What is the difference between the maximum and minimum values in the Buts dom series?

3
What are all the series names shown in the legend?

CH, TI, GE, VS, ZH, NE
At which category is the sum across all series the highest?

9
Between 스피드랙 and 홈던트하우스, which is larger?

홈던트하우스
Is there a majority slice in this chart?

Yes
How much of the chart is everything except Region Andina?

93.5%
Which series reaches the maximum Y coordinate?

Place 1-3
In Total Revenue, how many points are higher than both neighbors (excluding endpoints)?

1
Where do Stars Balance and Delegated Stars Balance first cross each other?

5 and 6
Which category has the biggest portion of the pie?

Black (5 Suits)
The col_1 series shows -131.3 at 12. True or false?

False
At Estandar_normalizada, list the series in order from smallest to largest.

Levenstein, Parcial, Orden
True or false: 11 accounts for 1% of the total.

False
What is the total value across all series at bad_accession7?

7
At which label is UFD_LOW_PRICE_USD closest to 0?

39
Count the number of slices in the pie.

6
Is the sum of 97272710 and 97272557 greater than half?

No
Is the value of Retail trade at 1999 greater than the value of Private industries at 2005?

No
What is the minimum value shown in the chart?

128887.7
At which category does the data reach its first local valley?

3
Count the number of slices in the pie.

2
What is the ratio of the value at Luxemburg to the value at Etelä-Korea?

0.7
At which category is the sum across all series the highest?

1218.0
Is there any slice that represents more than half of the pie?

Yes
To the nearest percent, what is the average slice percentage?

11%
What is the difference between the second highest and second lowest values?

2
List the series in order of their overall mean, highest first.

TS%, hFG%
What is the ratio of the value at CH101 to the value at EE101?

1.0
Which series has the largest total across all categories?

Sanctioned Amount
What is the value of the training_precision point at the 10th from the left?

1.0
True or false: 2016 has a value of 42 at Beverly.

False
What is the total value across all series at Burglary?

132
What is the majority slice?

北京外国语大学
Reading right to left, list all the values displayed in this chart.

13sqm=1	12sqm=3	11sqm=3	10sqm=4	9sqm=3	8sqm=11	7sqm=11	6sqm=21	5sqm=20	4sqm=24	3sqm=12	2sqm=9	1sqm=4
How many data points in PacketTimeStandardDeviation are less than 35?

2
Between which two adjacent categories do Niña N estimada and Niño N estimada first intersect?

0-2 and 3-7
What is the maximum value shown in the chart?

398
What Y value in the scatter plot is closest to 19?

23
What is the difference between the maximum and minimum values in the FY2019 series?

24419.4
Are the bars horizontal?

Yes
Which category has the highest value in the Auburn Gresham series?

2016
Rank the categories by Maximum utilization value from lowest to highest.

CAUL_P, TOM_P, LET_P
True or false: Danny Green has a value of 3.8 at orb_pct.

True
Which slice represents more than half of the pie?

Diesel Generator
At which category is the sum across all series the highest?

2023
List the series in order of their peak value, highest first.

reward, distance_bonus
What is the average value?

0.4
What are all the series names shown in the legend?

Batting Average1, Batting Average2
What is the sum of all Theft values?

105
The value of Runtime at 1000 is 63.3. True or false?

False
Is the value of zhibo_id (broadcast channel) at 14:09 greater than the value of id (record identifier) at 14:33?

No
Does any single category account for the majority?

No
=======
ASSIGNMENT
Output every line of the entries above as a JSON list of strings, one string per line, leaving out the blank lines.

ANSWER SPACE
[
  "What is the difference between the maximum and minimum values in the Buts dom series?",
  "3",
  "What are all the series names shown in the legend?",
  "CH, TI, GE, VS, ZH, NE",
  "At which category is the sum across all series the highest?",
  "9",
  "Between 스피드랙 and 홈던트하우스, which is larger?",
  "홈던트하우스",
  "Is there a majority slice in this chart?",
  "Yes",
  "How much of the chart is everything except Region Andina?",
  "93.5%",
  "Which series reaches the maximum Y coordinate?",
  "Place 1-3",
  "In Total Revenue, how many points are higher than both neighbors (excluding endpoints)?",
  "1",
  "Where do Stars Balance and Delegated Stars Balance first cross each other?",
  "5 and 6",
  "Which category has the biggest portion of the pie?",
  "Black (5 Suits)",
  "The col_1 series shows -131.3 at 12. True or false?",
  "False",
  "At Estandar_normalizada, list the series in order from smallest to largest.",
  "Levenstein, Parcial, Orden",
  "True or false: 11 accounts for 1% of the total.",
  "False",
  "What is the total value across all series at bad_accession7?",
  "7",
  "At which label is UFD_LOW_PRICE_USD closest to 0?",
  "39",
  "Count the number of slices in the pie.",
  "6",
  "Is the sum of 97272710 and 97272557 greater than half?",
  "No",
  "Is the value of Retail trade at 1999 greater than the value of Private industries at 2005?",
  "No",
  "What is the minimum value shown in the chart?",
  "128887.7",
  "At which category does the data reach its first local valley?",
  "3",
  "Count the number of slices in the pie.",
  "2",
  "What is the ratio of the value at Luxemburg to the value at Etelä-Korea?",
  "0.7",
  "At which category is the sum across all series the highest?",
  "1218.0",
  "Is there any slice that represents more than half of the pie?",
  "Yes",
  "To the nearest percent, what is the average slice percentage?",
  "11%",
  "What is the difference between the second highest and second lowest values?",
  "2",
  "List the series in order of their overall mean, highest first.",
  "TS%, hFG%",
  "What is the ratio of the value at CH101 to the value at EE101?",
  "1.0",
  "Which series has the largest total across all categories?",
  "Sanctioned Amount",
  "What is the value of the training_precision point at the 10th from the left?",
  "1.0",
  "True or false: 2016 has a value of 42 at Beverly.",
  "False",
  "What is the total value across all series at Burglary?",
  "132",
  "What is the majority slice?",
  "北京外国语大学",
  "Reading right to left, list all the values displayed in this chart.",
  "13sqm=1\t12sqm=3\t11sqm=3\t10sqm=4\t9sqm=3\t8sqm=11\t7sqm=11\t6sqm=21\t5sqm=20\t4sqm=24\t3sqm=12\t2sqm=9\t1sqm=4",
  "How many data points in PacketTimeStandardDeviation are less than 35?",
  "2",
  "Between which two adjacent categories do Niña N estimada and Niño N estimada first intersect?",
  "0-2 and 3-7",
  "What is the maximum value shown in the chart?",
  "398",
  "What Y value in the scatter plot is closest to 19?",
  "23",
  "What is the difference between the maximum and minimum values in the FY2019 series?",
  "24419.4",
  "Are the bars horizontal?",
  "Yes",
  "Which category has the highest value in the Auburn Gresham series?",
  "2016",
  "Rank the categories by Maximum utilization value from lowest to highest.",
  "CAUL_P, TOM_P, LET_P",
  "True or false: Danny Green has a value of 3.8 at orb_pct.",
  "True",
  "Which slice represents more than half of the pie?",
  "Diesel Generator",
  "At which category is the sum across all series the highest?",
  "2023",
  "List the series in order of their peak value, highest first.",
  "reward, distance_bonus",
  "What is the average value?",
  "0.4",
  "What are all the series names shown in the legend?",
  "Batting Average1, Batting Average2",
  "What is the sum of all Theft values?",
  "105",
  "The value of Runtime at 1000 is 63.3. True or false?",
  "False",
  "Is the value of zhibo_id (broadcast channel) at 14:09 greater than the value of id (record identifier) at 14:33?",
  "No",
  "Does any single category account for the majority?",
  "No"
]